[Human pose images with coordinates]

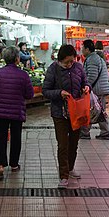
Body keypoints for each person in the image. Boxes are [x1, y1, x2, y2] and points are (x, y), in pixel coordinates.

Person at [42, 44, 89, 189]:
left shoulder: (78, 67)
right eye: (67, 62)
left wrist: (87, 87)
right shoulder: (53, 69)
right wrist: (59, 93)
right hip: (59, 113)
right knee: (63, 144)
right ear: (60, 60)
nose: (70, 64)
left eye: (72, 61)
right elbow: (45, 90)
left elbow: (84, 82)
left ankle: (70, 168)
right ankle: (63, 176)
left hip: (76, 113)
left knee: (74, 143)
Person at [0, 46, 35, 180]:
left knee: (1, 139)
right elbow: (30, 94)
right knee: (16, 138)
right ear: (17, 59)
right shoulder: (23, 75)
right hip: (16, 113)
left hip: (0, 113)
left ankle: (1, 166)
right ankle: (14, 164)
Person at [80, 39, 109, 140]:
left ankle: (86, 132)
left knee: (92, 111)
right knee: (99, 111)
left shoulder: (92, 59)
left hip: (96, 90)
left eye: (82, 48)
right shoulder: (94, 58)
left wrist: (86, 87)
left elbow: (92, 76)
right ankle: (104, 132)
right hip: (99, 89)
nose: (81, 50)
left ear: (87, 49)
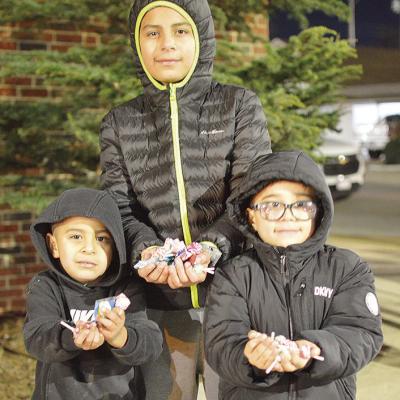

Your assignment =>
All that belongs in the answer is the lines from the line with "left hip: (0, 113)" through the closing line of the entries, inclusive, transcribed exactly and free of pictures.

Solution to the problem =>
left hip: (0, 113)
left ankle: (1, 166)
right ankle: (14, 164)
Person at [80, 39, 109, 140]:
left ankle: (86, 132)
left knee: (92, 111)
right knee: (99, 111)
left shoulder: (92, 59)
left hip: (96, 90)
left eye: (82, 48)
right shoulder: (94, 58)
left wrist: (86, 87)
left elbow: (92, 76)
right ankle: (104, 132)
right hip: (99, 89)
nose: (81, 50)
left ear: (87, 49)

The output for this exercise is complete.